Por outro lado, desculpar resultados com os aspetos socioeconómicos é a negação do fundamento do serviço público. Existe um serviço público de educação para que os alunos possam ser tratados por igual, independentemente das suas origens familiares e sociais. Justificar os resultados de uma escola pública porque os alunos são isto ou aquilo é negar a sua existência, é como avaliar uma escola de natação apenas pelos alunos que não se afogam.
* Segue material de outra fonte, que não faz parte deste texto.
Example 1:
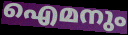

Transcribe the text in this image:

ഐമനും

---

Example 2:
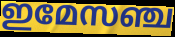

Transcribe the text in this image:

ഇമേസഞ്ച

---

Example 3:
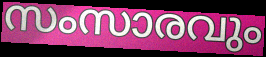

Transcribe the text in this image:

സംസാരവും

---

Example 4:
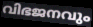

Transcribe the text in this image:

വിഭജനവും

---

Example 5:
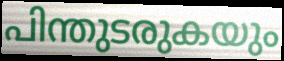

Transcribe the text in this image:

പിന്തുടരുകയുംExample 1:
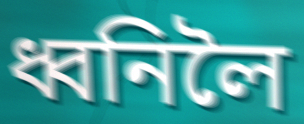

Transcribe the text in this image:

ধ্বনিলৈ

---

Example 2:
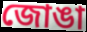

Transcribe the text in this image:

জোঙা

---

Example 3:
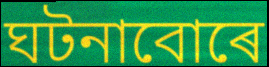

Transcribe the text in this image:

ঘটনাবোৰে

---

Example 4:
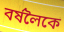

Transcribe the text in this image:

বৰ্ষলৈকে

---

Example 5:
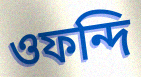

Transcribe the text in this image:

ওফন্দি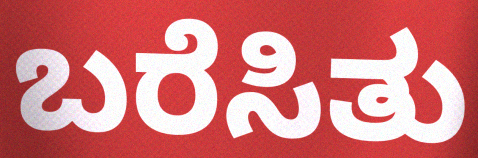
ಬರೆಸಿತು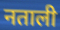
नताली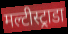
मल्टीस्ट्राडाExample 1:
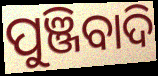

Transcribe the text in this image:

ପୁଞ୍ଜିବାଦି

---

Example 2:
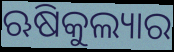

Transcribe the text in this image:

ଋଷିକୁଲ୍ୟାର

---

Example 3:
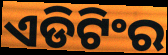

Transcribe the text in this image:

ଏଡିଟିଂର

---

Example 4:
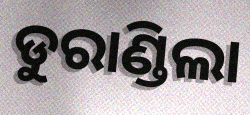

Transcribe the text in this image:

ଡୁରାଣ୍ଡିଲା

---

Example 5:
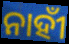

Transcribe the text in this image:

ନାହୀଁ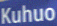
KuhuoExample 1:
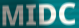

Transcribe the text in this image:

MIDC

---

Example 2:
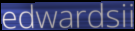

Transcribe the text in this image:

E depois há todo um conjunto de teorias da conspiração em torno das escolas privadas que, ainda por cima, são contrárias à própria natureza do negócio, pelo que nem vale a pena entrar por aí.
O ataque aos rankings por parte dos defensores da escola pública é uma coisa tão pouco inteligente que merece estas palavras. O que os rankings revelam não é a diferença das condições socioeconómicas, essas não precisam de rankings para nada. O que os rankings revelam é o desprezo pelas condicionantes que essas condições geram. Não revelam a superioridade das escolas privadas, revelam a inferioridade das escolas do estado (as privadas com acordos de associação saem bem classificadas). Na realidade, perante os rankings, a atitude das escolas privadas é a atitude de chinês, onde estamos e o que precisamos de fazer para sermos melhores. Porque se tivessem a atitude de francês, não estariam à frente dos rankings de certeza.
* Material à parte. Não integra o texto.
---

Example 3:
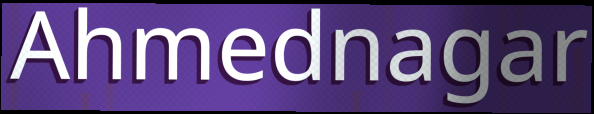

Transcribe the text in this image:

Ahmednagar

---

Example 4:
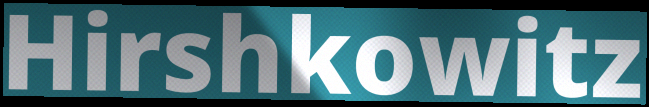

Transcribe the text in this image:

Hirshkowitz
Os professores das escolas privadas foram formados nas mesmas escolas dos professores das escolas do estado, as salas das escolas privadas são feitas das mesmas paredes (às vezes piores) que as das escolas do estado e, pasme-se, as escolas privadas têm exatamente a mesma influência sobre o ambiente socioeconómico que as rodeia que as escolas do estado: nenhuma. Mas uns sabem que daquilo que não depende deles, não podem fazer nada, apenas têm de ser melhores amanhã do que foram hoje. Outros acham que aquilo que não depende deles serve de desculpa para não terem de ser melhores. Se os primeiros desaparecem se não melhorarem, os segundos continuam a desfilar avenida abaixo a gritar por injustiças.
Não é complicado perceber que algo de substancialmente diferente tem de ser feito nas escolas do estado em termos de gestão. Se, por razões ideológicas patetas (há outras?) é complicado privatizar, então passem a gestão da escola para as autarquias. Extinga-se o quadro nacional de professores que ninguém gere, criado por um computador com base em critérios que nada têm a ver com o sucesso dos alunos, e deixem cada uma das escolas ser melhor amanhã do que foi hoje, que cada uma olhe para os rankings da mesma forma que os chineses: hoje estamos aqui, amanhã queremos estar ali. Todas as escolas têm os seus problemas, mas o problema das escolas do estado é serem geridas por quem são.
Ah, os franceses acabaram por aceitar o ranking e proceder à fusão de universidades que vieram a ocupar o lugar que os franceses legitimamente aspiravam a ter.